Adultery should continue to be offence in armed forces, Centre tells SC

NEW DELHI: More than two years after adultery was struck off the list of offences in Indian Penal Code (IPC), the ministry of defence on Monday requested the Supreme Court to allow its retention for personnel in the armed forces, where the crime is referred to as ‘stealing the affection of brother officer’s wife’, which can lead to those found guilty being cashiered from service.

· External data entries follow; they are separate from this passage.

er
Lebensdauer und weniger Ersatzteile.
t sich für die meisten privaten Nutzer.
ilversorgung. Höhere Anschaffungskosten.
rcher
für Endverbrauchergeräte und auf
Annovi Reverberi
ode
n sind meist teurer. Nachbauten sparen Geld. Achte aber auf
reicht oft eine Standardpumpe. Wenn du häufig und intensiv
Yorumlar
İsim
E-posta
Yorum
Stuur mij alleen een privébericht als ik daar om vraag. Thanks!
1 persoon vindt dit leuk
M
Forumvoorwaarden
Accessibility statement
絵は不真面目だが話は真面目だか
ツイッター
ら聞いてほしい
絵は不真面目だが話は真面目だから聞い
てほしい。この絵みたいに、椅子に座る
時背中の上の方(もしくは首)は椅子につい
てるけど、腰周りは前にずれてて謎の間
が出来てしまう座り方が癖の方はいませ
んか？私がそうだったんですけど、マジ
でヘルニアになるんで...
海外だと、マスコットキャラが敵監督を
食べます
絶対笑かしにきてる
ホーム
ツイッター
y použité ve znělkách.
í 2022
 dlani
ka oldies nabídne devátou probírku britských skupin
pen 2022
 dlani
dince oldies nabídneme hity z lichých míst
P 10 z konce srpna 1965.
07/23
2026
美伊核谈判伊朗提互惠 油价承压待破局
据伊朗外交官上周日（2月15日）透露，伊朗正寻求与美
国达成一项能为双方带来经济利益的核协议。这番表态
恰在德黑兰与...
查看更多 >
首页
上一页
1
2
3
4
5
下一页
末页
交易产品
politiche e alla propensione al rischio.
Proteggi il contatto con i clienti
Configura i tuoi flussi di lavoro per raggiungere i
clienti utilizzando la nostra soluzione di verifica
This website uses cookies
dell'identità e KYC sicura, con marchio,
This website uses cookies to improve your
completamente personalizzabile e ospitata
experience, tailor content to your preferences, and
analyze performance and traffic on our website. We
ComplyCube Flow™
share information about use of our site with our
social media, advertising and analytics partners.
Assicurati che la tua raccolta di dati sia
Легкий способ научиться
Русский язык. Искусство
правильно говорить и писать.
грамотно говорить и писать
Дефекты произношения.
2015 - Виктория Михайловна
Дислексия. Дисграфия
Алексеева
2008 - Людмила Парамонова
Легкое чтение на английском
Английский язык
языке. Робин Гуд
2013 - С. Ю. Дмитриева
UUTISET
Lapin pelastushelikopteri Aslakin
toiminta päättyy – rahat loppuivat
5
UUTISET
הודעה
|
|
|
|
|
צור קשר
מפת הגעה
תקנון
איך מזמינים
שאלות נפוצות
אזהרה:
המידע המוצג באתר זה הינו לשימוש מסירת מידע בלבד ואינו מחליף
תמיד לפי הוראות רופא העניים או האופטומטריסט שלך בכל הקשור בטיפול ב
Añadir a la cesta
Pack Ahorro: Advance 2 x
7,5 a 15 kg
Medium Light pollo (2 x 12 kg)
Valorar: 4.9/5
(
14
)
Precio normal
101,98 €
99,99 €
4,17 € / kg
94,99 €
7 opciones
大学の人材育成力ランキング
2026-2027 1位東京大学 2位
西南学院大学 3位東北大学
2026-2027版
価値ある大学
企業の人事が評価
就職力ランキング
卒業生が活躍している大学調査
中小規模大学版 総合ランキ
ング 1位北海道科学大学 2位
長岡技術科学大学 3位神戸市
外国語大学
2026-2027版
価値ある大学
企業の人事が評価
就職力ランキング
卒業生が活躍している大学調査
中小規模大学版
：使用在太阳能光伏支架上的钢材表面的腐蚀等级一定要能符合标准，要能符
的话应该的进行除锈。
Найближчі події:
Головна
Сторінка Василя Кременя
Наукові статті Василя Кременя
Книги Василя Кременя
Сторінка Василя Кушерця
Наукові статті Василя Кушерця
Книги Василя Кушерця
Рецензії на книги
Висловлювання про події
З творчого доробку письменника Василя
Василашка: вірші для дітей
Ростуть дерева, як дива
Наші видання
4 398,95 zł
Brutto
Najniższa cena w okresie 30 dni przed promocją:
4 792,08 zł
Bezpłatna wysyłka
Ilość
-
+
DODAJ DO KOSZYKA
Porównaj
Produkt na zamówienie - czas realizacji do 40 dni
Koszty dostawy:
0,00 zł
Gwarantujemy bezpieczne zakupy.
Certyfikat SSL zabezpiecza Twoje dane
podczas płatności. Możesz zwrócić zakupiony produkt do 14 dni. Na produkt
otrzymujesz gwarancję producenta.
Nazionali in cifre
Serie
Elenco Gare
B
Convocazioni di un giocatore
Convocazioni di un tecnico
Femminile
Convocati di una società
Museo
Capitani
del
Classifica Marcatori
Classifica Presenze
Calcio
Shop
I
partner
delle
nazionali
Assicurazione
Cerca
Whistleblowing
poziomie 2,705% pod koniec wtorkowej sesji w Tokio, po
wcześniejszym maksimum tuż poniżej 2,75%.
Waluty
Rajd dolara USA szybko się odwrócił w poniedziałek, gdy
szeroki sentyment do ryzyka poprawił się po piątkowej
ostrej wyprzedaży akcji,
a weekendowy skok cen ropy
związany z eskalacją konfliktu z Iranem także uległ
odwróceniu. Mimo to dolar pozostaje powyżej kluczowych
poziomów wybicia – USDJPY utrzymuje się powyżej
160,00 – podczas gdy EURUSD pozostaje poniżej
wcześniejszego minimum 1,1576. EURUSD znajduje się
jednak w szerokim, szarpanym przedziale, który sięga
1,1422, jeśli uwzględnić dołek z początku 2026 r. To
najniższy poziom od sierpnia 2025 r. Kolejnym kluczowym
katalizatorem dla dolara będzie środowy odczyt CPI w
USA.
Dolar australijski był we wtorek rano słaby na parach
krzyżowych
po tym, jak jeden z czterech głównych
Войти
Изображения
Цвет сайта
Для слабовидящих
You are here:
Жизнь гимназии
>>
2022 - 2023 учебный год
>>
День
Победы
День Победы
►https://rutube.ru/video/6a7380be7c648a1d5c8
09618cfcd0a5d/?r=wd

Attorney General K K Venugopal and Additional Solicitor General Madhavi Goradia Divan told a bench of Justices R F Nariman, Navin Sinha and K M Joseph that armed forces operate in peculiar circumstances where jawans and officers are posted in forward inhospitable terrain, while their wives are taken care of by their units at the family accommodation, which are frequently visited by officers and JCOs to look after their well-being.
Venugopal said when jawans and officers are at forward locations, they must be free from the worry of the well-being of their families and should not be perturbed by the thought that in the absence of adultery as an offence, as has been ruled by the SC in its September 27, 2018 judgment, someone may enter into an adulterous relationship with their family members. That is the reason why adultery should continue to be an offence categorised as “unbecoming conduct” under the Army, Navy and Air Force Acts, he said. The AG, however, also said the rules will apply to both men and women in uniform found guilty of adultery.
Justice Nariman-led bench agreed with Venugopal and said Article 33 of the Constitution enables Parliament to enact laws for armed forces restricting fundamental rights of the personnel and that adultery could still continue as an offence under the ‘unbecoming act’ provision in the laws governing armed forces. However, the bench sent the MoD’s plea to the CJI for placing it before a five-judge bench as the judgment declaring ‘adultery’ provision in the IPC unconstitutional was rendered by a bench of the same strength.
The MoD said, “Persons subject to Army Act, Navy Act and Air Force Act, by virtue of Article 33 of the Constitution of India, being a distinct class, any promiscuous or adulterous acts by such persons should be allowed to be governed by the provisions of Sections 45 or 63 of the Army Act, Sections 45 or 65 of the Air Force Act and Sections 54 (2) or 74 of the Navy Act being special legislation and considering the requirements of discipline and proper discharge of their duty.”
Venugopal said, “In view of Article 33, whether the judgment in Joseph Shine would prevent the Armed Forces from proceeding against a person subject to the Army Act, who is guilty of what would in effect be an adulterous act? For this purpose, it may be pointed out that unlike Section 497 of IPC (adultery), the Armed Forces do not make a difference between a male or a female, who is subject to the Army Act, if they are guilty of an offence. In other words, dehors Section 497, the Army would equally proceed against a female subject to the Act, if she enters into an adulterous/illicit relationship.”
“Applying the 2018 SC judgment, one would find that the first ground for invalidating Section 497, namely, that it was manifestly arbitrary, would be traceable to Article 14 of the Constitution. The second aspect mentioned that Section 497 was discriminatory towards women and treated them as chattel and thus violated Article 14 and the third aspect of the violation of privacy under Article 21, are all matters which would be covered by Article 33 of the Constitution, where the provisions of the Army Act would prevail, notwithstanding their being inconsistent with fundamental rights,” the ministry said.
“One has to remember that the Armed Forces exist in an environment wholly different and distinct from civilians. Honour is a sine qua non of the service. Courage, and devotion to duty, even at the risk of one’s lives, is part of the unwritten contract governing the members of the Armed Forces,” it said.
“Therefore, ‘promiscuous or adulterous act’ by persons subject to the Army Act, Navy Act and Air Force Act would still be offences for which either criminal or disciplinary action could be initiated under Army Act Section 63 or Section 45 and under corresponding provisions of Navy Act and Air Force Act respectively, proceeding on the basis that these are acts of misconduct that would be covered by these two provisions,” it said.